Problem = Your result will be the set of lines with "bowl", copied from the material below.
(Beginning of Data under study)
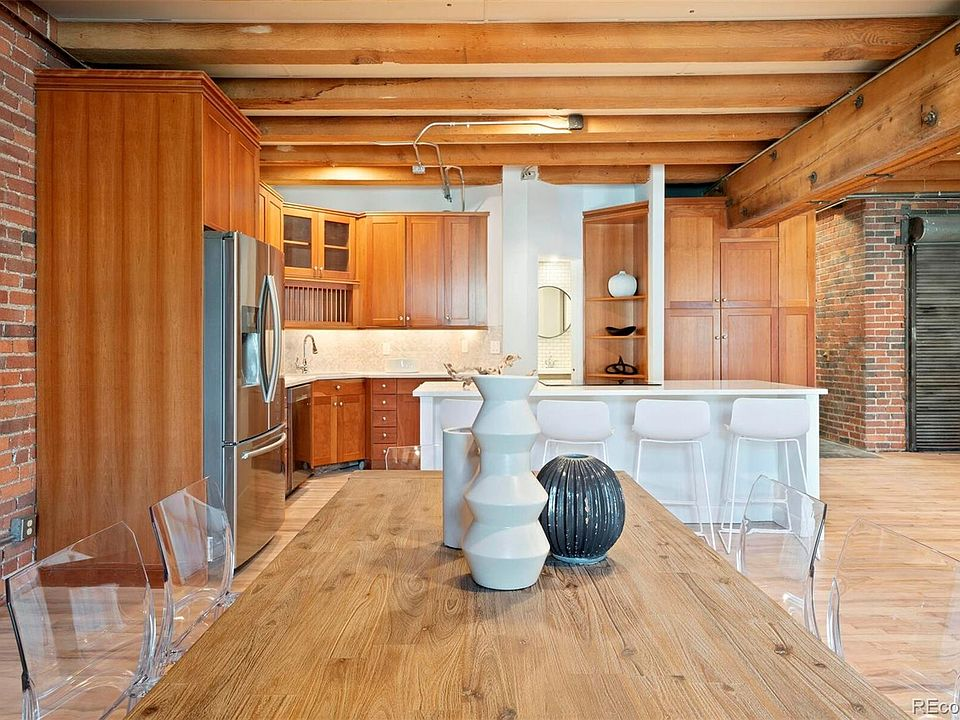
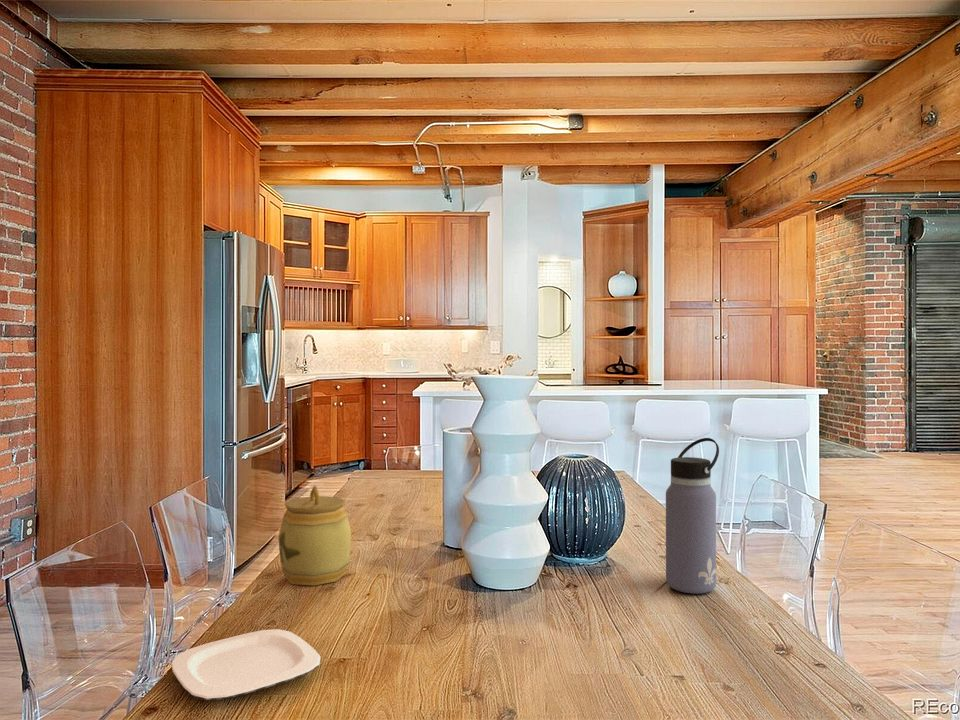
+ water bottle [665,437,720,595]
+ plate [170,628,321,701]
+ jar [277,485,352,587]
(End of Data under study)
(Beginning of Data under study)
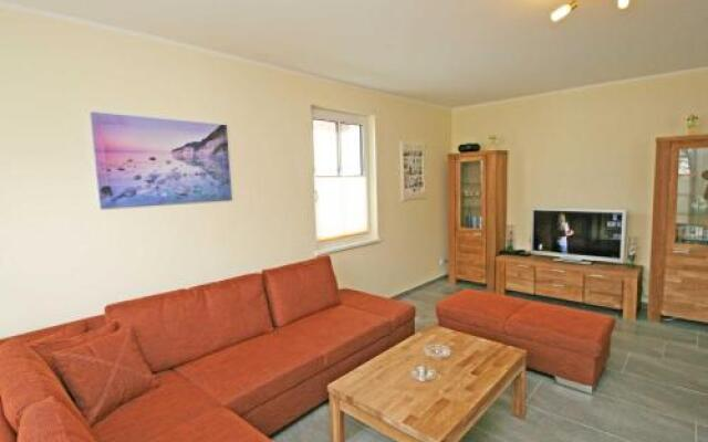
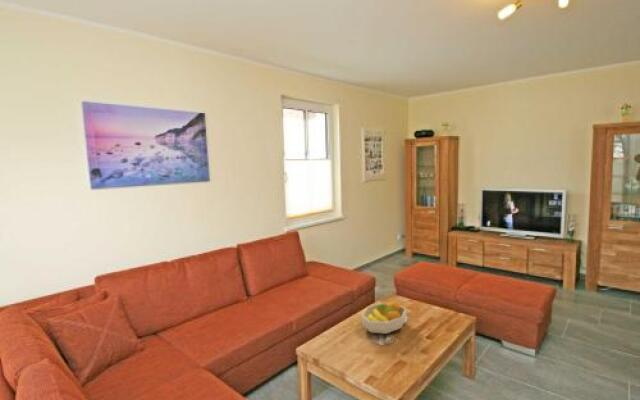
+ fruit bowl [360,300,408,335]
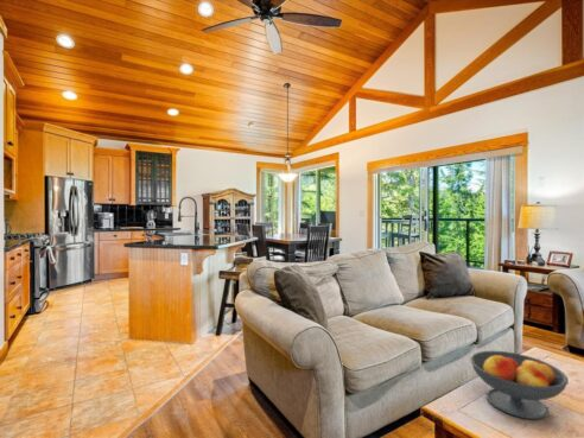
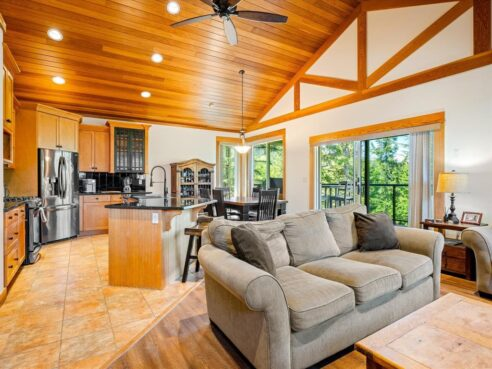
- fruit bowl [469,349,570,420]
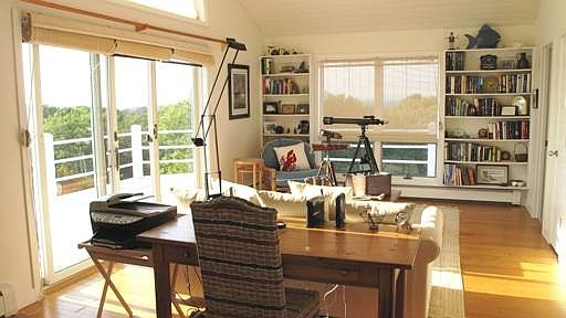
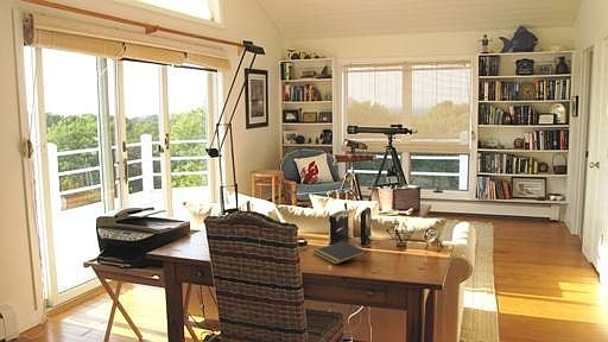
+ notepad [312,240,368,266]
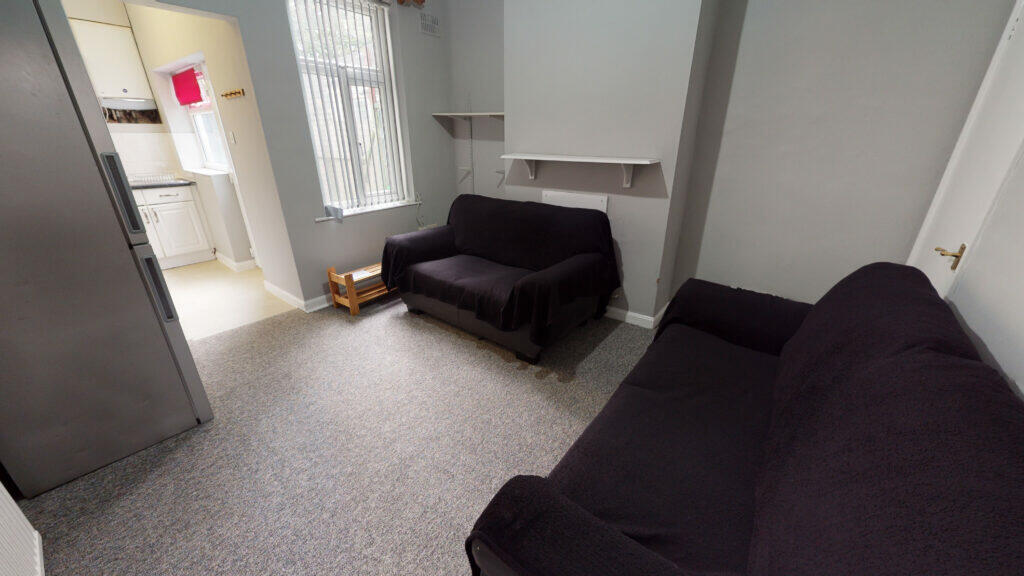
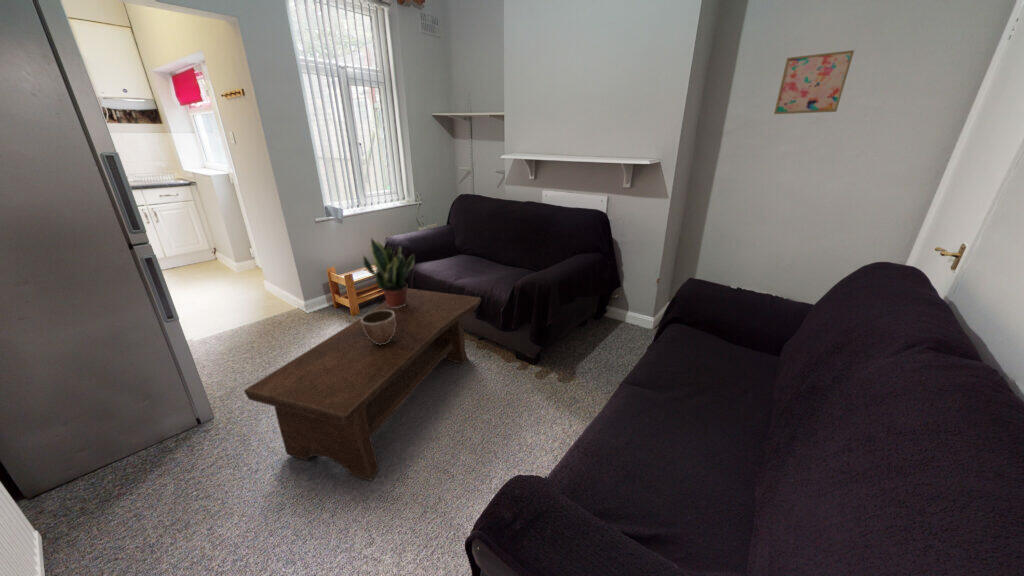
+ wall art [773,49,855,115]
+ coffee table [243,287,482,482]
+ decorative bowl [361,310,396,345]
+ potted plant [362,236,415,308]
(End of Data under study)
Answer to this exercise =
+ fruit bowl [360,300,408,335]
- fruit bowl [469,349,570,420]
+ decorative bowl [361,310,396,345]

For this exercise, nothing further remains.